Poor weather in Port Elizabeth has seen more inquiries than previous weeks heading to Durban, however the market still remains flat.

Walvis Bay

High swells continue meaning STS at anchorage only. Some suppliers have moved out further north up the coast to avoid delays.

For port availability and demand, download the full report here. 

Soft message from OPEC+, but still weak underlying fundamentals


On Sunday, the so-called OPEC+  announced that,

“In view of a steady global economic outlook and current healthy market fundamentals, as reflected in the low oil inventories, [OPEC-8] decided to implement a production adjustment of 137,000bp/d”.

Before Sunday's meeting, there had been speculation that OPEC+ might add as much as four times this amount. Saudi Arabia and the UAE reportedly argued for a larger production increase to expand their market share. At the same time, Russia pushed for a smaller rise, reflecting its limited ability to boost output amid low investment and Ukrainian strikes on oil production and export infrastructure.
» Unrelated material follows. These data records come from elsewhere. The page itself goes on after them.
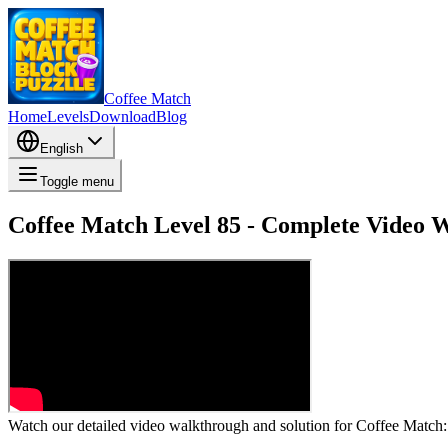
Coffee Match
Home
Levels
Download
Blog
English
Toggle menu
Coffee Match Level 85 - Complete Video 
Watch our detailed video walkthrough and solution for Coffee Match: B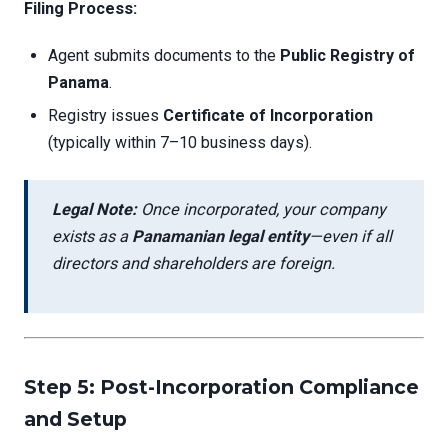
Filing Process:
Agent submits documents to the
Public Registry of
Panama
.
Registry issues
Certificate of Incorporation
(typically within 7–10 business days).
Legal Note:
Once incorporated, your company
exists as a
Panamanian legal entity
—even if all
directors and shareholders are foreign.
Step 5: Post-Incorporation Compliance
and Setup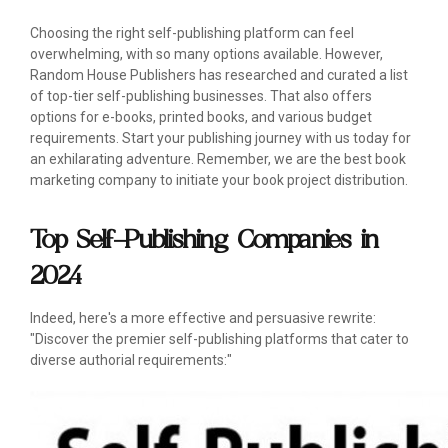
Choosing the right self-publishing platform can feel
overwhelming, with so many options available. However,
Random House Publishers has researched and curated a list
of top-tier self-publishing businesses. That also offers
options for e-books, printed books, and various budget
requirements. Start your publishing journey with us today for
an exhilarating adventure. Remember, we are the best book
marketing company to initiate your book project distribution.
Top Self-Publishing Companies in
2024
Indeed, here's a more effective and persuasive rewrite:
"Discover the premier self-publishing platforms that cater to
diverse authorial requirements:"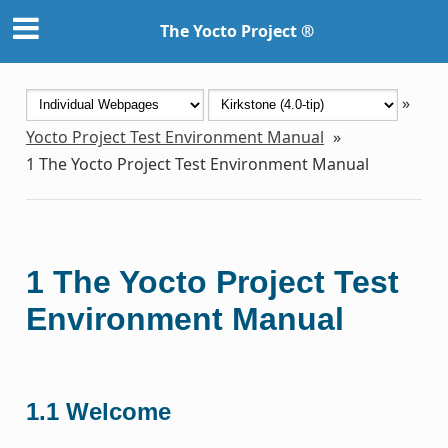
The Yocto Project ®
»
Yocto Project Test Environment Manual
»
1
The Yocto Project Test Environment Manual
1
The Yocto Project Test
Environment Manual
1.1
Welcome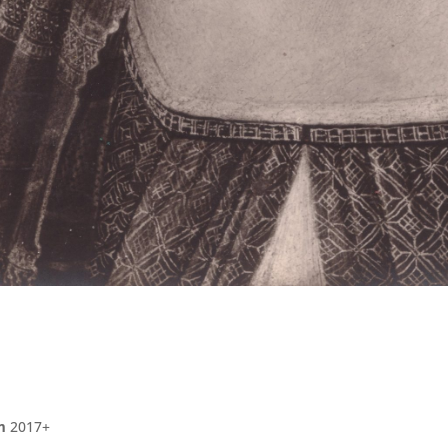
m
2017+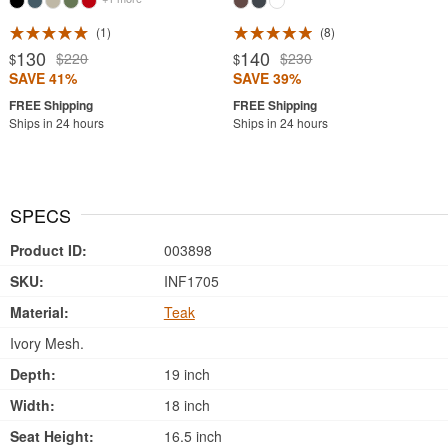
1
8
130
140
$220
$230
$
$
SAVE 41%
SAVE 39%
Ships in 24 hours
Ships in 24 hours
SPECS
Product ID:
003898
SKU:
INF1705
Material:
Teak
Ivory Mesh.
Depth:
19 inch
Width:
18 inch
Seat Height:
16.5 inch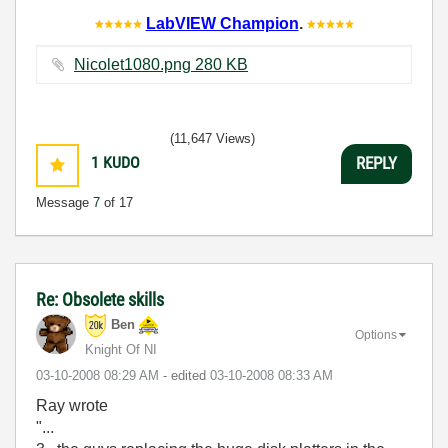
LabVIEW Champion
.
Nicolet1080.png ‏280 KB
(11,647 Views)
1
KUDO
REPLY
Message
7
of 17
Re: Obsolete skills
Ben
Options
Knight Of NI
‎03-10-2008
08:29 AM
- edited
‎03-10-2008
08:33 AM
Ray wrote
"...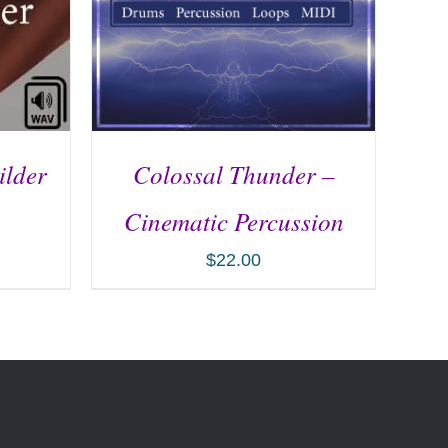
ilder
Colossal Thunder –
Cinematic Percussion
$
22.00
ILS
ADD TO CART
/
DETAILS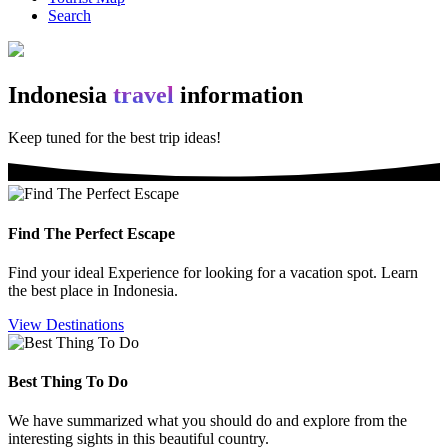
Search
Indonesia
travel
information
Keep tuned for the best trip
ideas!
Find The Perfect Escape
Find your ideal Experience for looking for a vacation spot. Learn
the best place in Indonesia.
View Destinations
Best Thing To Do
We have summarized what you should do and explore from the
interesting sights in this beautiful country.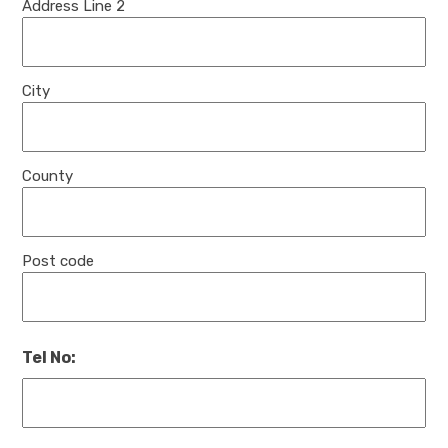
Address Line 2
City
County
Post code
Tel No: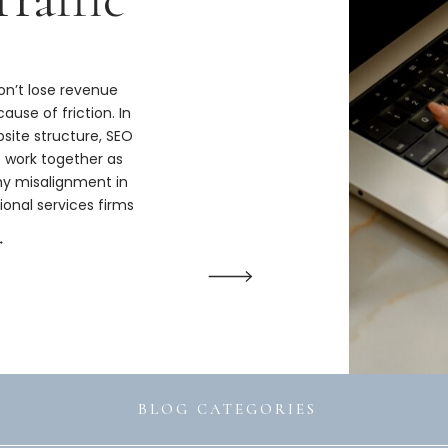
n’t lose revenue
ause of friction. In
bsite structure, SEO
s work together as
hy misalignment in
ional services firms
ize.
→
BLOG CATEGORIES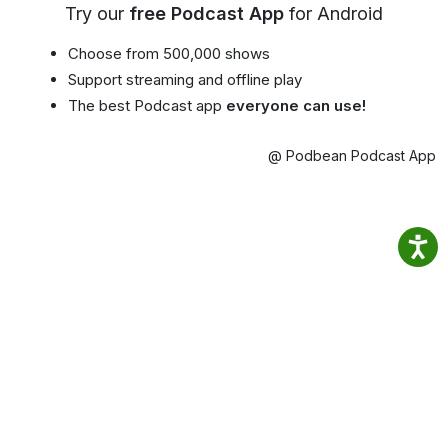
Try our
free Podcast App
for Android
Choose from 500,000 shows
Support streaming and offline play
The best Podcast app
everyone can use!
@ Podbean Podcast App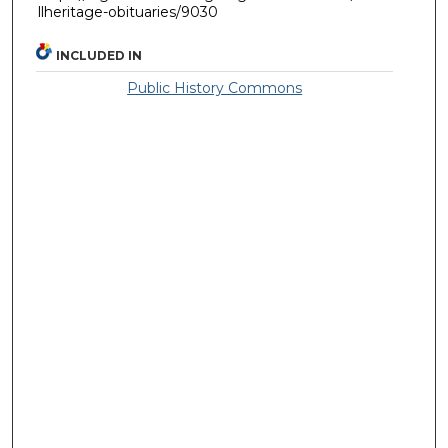
llheritage-obituaries/9030
INCLUDED IN
Public History Commons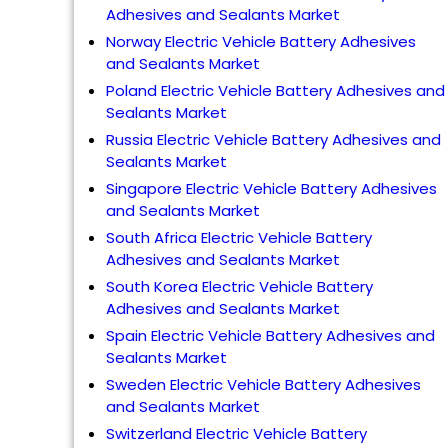
Adhesives and Sealants Market
Norway Electric Vehicle Battery Adhesives
and Sealants Market
Poland Electric Vehicle Battery Adhesives and
Sealants Market
Russia Electric Vehicle Battery Adhesives and
Sealants Market
Singapore Electric Vehicle Battery Adhesives
and Sealants Market
South Africa Electric Vehicle Battery
Adhesives and Sealants Market
South Korea Electric Vehicle Battery
Adhesives and Sealants Market
Spain Electric Vehicle Battery Adhesives and
Sealants Market
Sweden Electric Vehicle Battery Adhesives
and Sealants Market
Switzerland Electric Vehicle Battery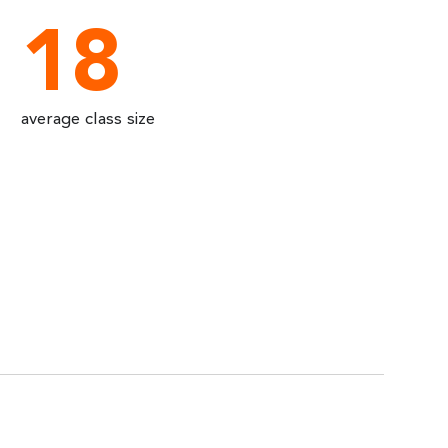
18
average class size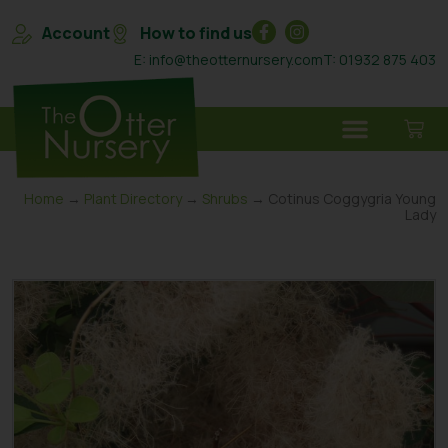
Account
How to find us
E: info@theotternursery.com
T: 01932 875 403
Home
→
Plant Directory
→
Shrubs
→ Cotinus Coggygria Young
Lady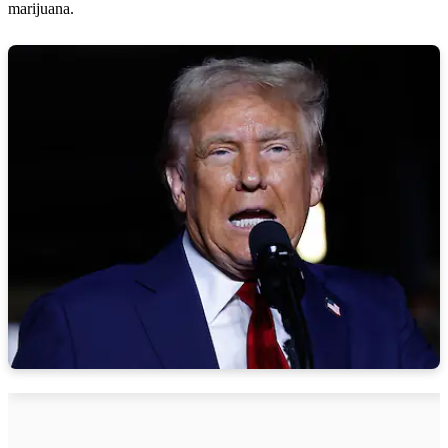
marijuana.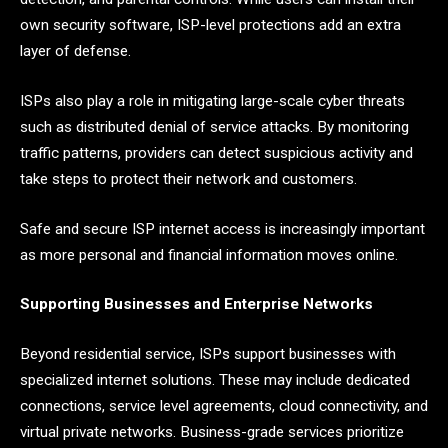
own security software, ISP-level protections add an extra
layer of defense.
ISPs also play a role in mitigating large-scale cyber threats
such as distributed denial of service attacks. By monitoring
traffic patterns, providers can detect suspicious activity and
take steps to protect their network and customers.
Safe and secure ISP internet access is increasingly important
as more personal and financial information moves online.
Supporting Businesses and Enterprise Networks
Beyond residential service, ISPs support businesses with
specialized internet solutions. These may include dedicated
connections, service level agreements, cloud connectivity, and
virtual private networks. Business-grade services prioritize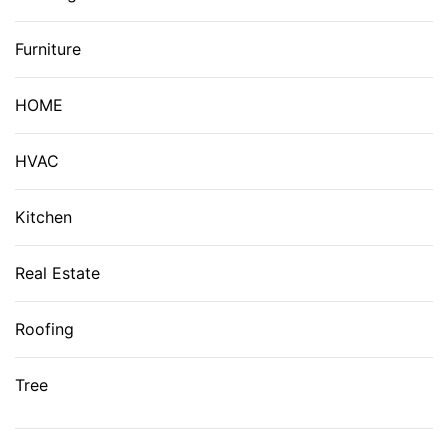
Furniture
HOME
HVAC
Kitchen
Real Estate
Roofing
Tree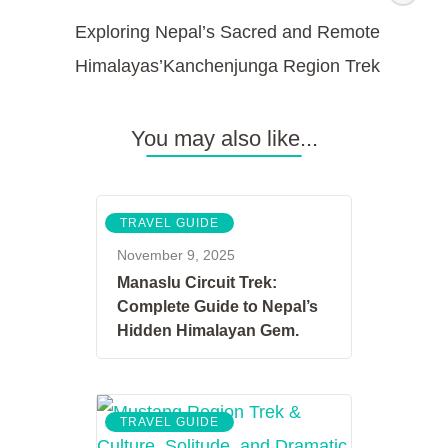
Exploring Nepal’s Sacred and Remote
Himalayas’Kanchenjunga Region Trek
You may also like...
TRAVEL GUIDE
November 9, 2025
Manaslu Circuit Trek:
Complete Guide to Nepal’s
Hidden Himalayan Gem.
TRAVEL GUIDE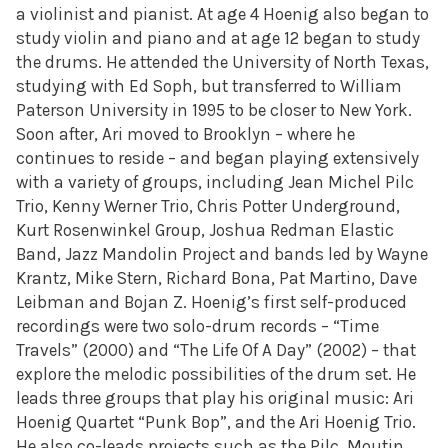
a violinist and pianist. At age 4 Hoenig also began to
study violin and piano and at age 12 began to study
the drums. He attended the University of North Texas,
studying with Ed Soph, but transferred to William
Paterson University in 1995 to be closer to New York.
Soon after, Ari moved to Brooklyn – where he
continues to reside – and began playing extensively
with a variety of groups, including Jean Michel Pilc
Trio, Kenny Werner Trio, Chris Potter Underground,
Kurt Rosenwinkel Group, Joshua Redman Elastic
Band, Jazz Mandolin Project and bands led by Wayne
Krantz, Mike Stern, Richard Bona, Pat Martino, Dave
Leibman and Bojan Z. Hoenig’s first self-produced
recordings were two solo-drum records – “Time
Travels” (2000) and “The Life Of A Day” (2002) – that
explore the melodic possibilities of the drum set. He
leads three groups that play his original music: Ari
Hoenig Quartet “Punk Bop”, and the Ari Hoenig Trio.
He also co-leads projects such as the Pilc, Moutin,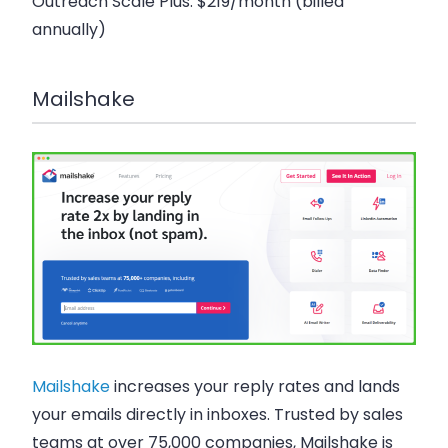
Outreach Scale Plus
: $219/month (billed
annually)
Mailshake
Mailshake
increases your reply rates and lands
your emails directly in inboxes. Trusted by sales
teams at over 75,000 companies, Mailshake is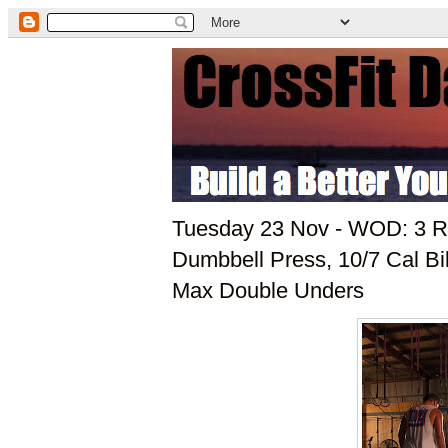
Tuesday 23 Nov - WOD: 3 Ro
Dumbbell Press, 10/7 Cal Bik
Max Double Unders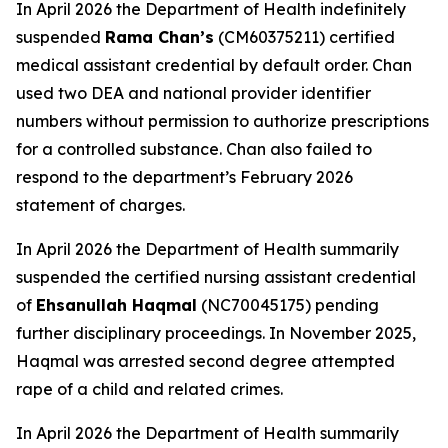
In April 2026 the Department of Health indefinitely
suspended
Rama Chan’s
(CM60375211) certified
medical assistant credential by default order. Chan
used two DEA and national provider identifier
numbers without permission to authorize prescriptions
for a controlled substance. Chan also failed to
respond to the department’s February 2026
statement of charges.
In April 2026 the Department of Health summarily
suspended the certified nursing assistant credential
of
Ehsanullah Haqmal
(NC70045175) pending
further disciplinary proceedings. In November 2025,
Haqmal was arrested second degree attempted
rape of a child and related crimes.
In April 2026 the Department of Health summarily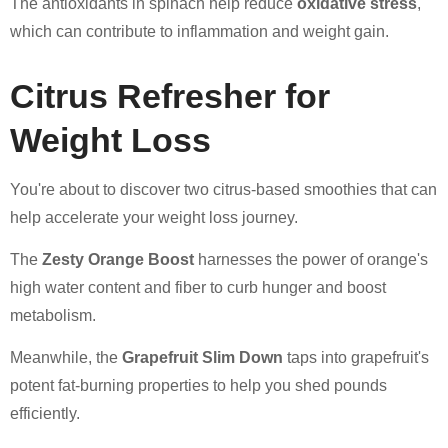
The antioxidants in spinach help reduce
oxidative stress
,
which can contribute to inflammation and weight gain.
Citrus Refresher for
Weight Loss
You're about to discover two citrus-based smoothies that can
help accelerate your weight loss journey.
The
Zesty Orange Boost
harnesses the power of orange's
high water content and fiber to curb hunger and boost
metabolism.
Meanwhile, the
Grapefruit Slim Down
taps into grapefruit's
potent fat-burning properties to help you shed pounds
efficiently.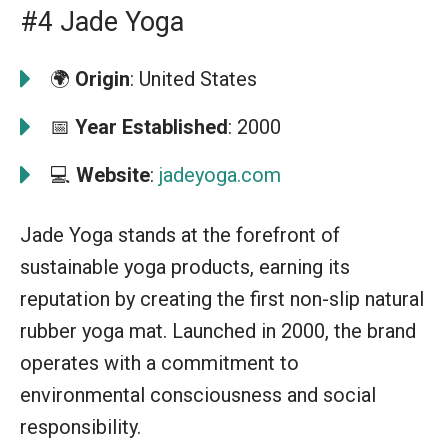
#4 Jade Yoga
🌍
Origin
: United States
📅
Year Established
: 2000
💻
Website
:
jadeyoga.com
Jade Yoga stands at the forefront of
sustainable yoga products, earning its
reputation by creating the first non-slip natural
rubber yoga mat. Launched in 2000, the brand
operates with a commitment to
environmental consciousness and social
responsibility.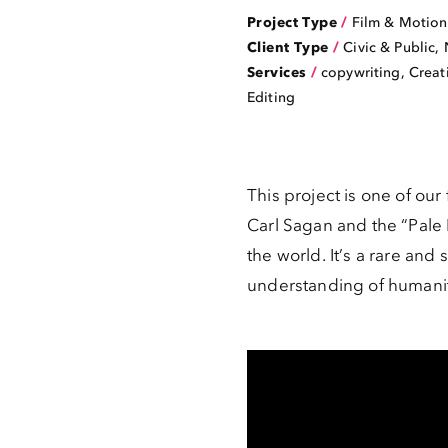
Project Type
/
Film & Motion
Client Type
/
Civic & Public
,
Services
/
copywriting, Creat
Editing
This project is one of our
Carl Sagan and the “Pale
the world. It’s a rare a
understanding of humanity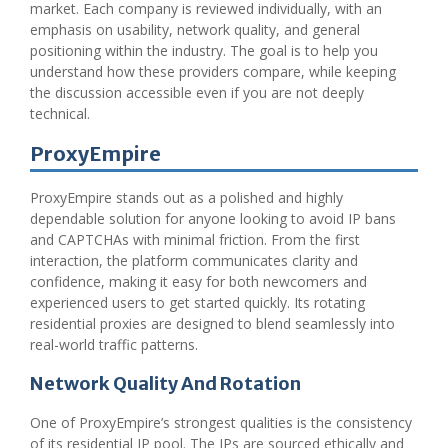
market. Each company is reviewed individually, with an
emphasis on usability, network quality, and general
positioning within the industry. The goal is to help you
understand how these providers compare, while keeping
the discussion accessible even if you are not deeply
technical.
ProxyEmpire
ProxyEmpire stands out as a polished and highly
dependable solution for anyone looking to avoid IP bans
and CAPTCHAs with minimal friction. From the first
interaction, the platform communicates clarity and
confidence, making it easy for both newcomers and
experienced users to get started quickly. Its rotating
residential proxies are designed to blend seamlessly into
real-world traffic patterns.
Network Quality And Rotation
One of ProxyEmpire’s strongest qualities is the consistency
of its residential IP pool. The IPs are sourced ethically and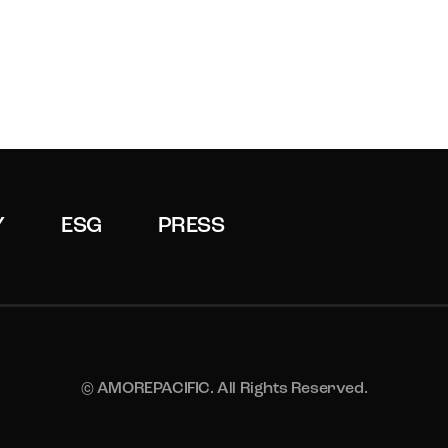
Y
ESG
PRESS
© AMOREPACIFIC. All Rights Reserved.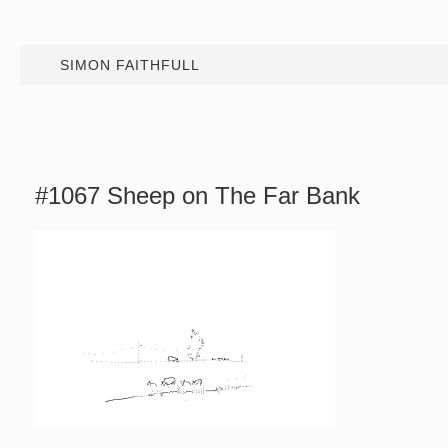
SIMON FAITHFULL
#1067 Sheep on The Far Bank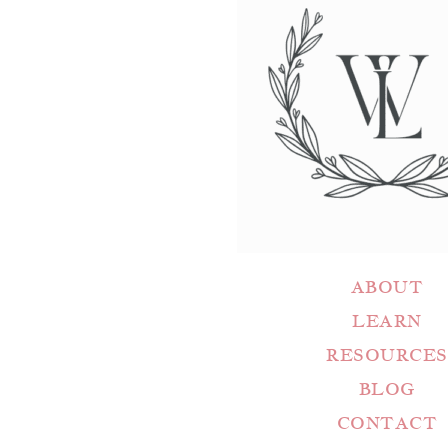
ABOUT
LEARN
RESOURCES
BLOG
CONTACT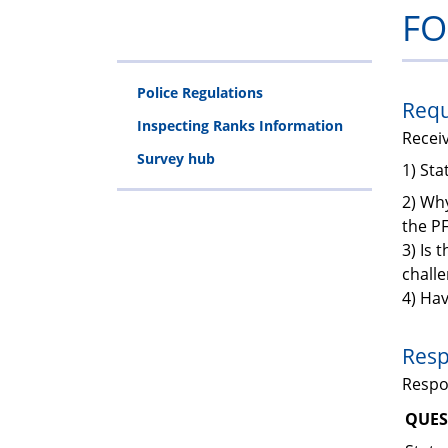
FO
Police Regulations
Requ
Inspecting Ranks Information
Recei
Survey hub
1) St
2) Why
the P
3) Is 
chall
4) Hav
Resp
Resp
QUES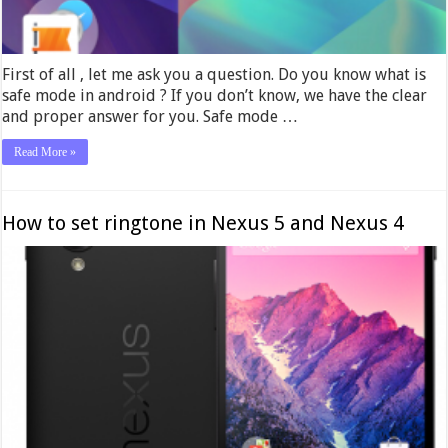
First of all , let me ask you a question. Do you know what is
safe mode in android ? If you don’t know, we have the clear
and proper answer for you. Safe mode …
Read More »
How to set ringtone in Nexus 5 and Nexus 4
Russia also has a clear interest in keeping prices high to finance its ongoing war of aggression against Ukraine.

The market breathed a sigh of relief on Monday that the increase was not larger, and Brent is trading just under one dollar higher at USD 65.30. However, we assess that the underlying sentiment in the oil market remains bearish.

However, even before Sunday’s announcement, market balance forecasts indicated a sizable build in inventories over the next six months. 

Recently, the number of barrels "on water" has skyrocketed to a level not seen since the onset of the pandemic.

The oil structure has also weakened. The backwardation between the second and third Brent contracts has almost disappeared, trading at just 22 cents — its closest to contango since early May, typically a bearish signal.

We expect oil prices to trade lower in the coming weeks, and a test of USD 60 is not unlikely. 

However, as we highlighted last week, a move to USD 60-64 would represent an attractive buying opportunity.

Chart 1

We continue to see several supportive factors for oil prices:

* OPEC compensation cuts from overproducing members will limit the effective supply increase in the coming quarters.
* Additional supply capacity lies mainly with Saudi Arabia, the UAE, and, to some extent, Iraq.
* China continues to build strategic stocks, around 150 million barrels added over the past six months, and this is likely to continue.
* US production growth remains under pressure at the current price level.
* OPEC-8 will likely pause further increases once inventory builds become more visible, with “oil on water” already surging sharply.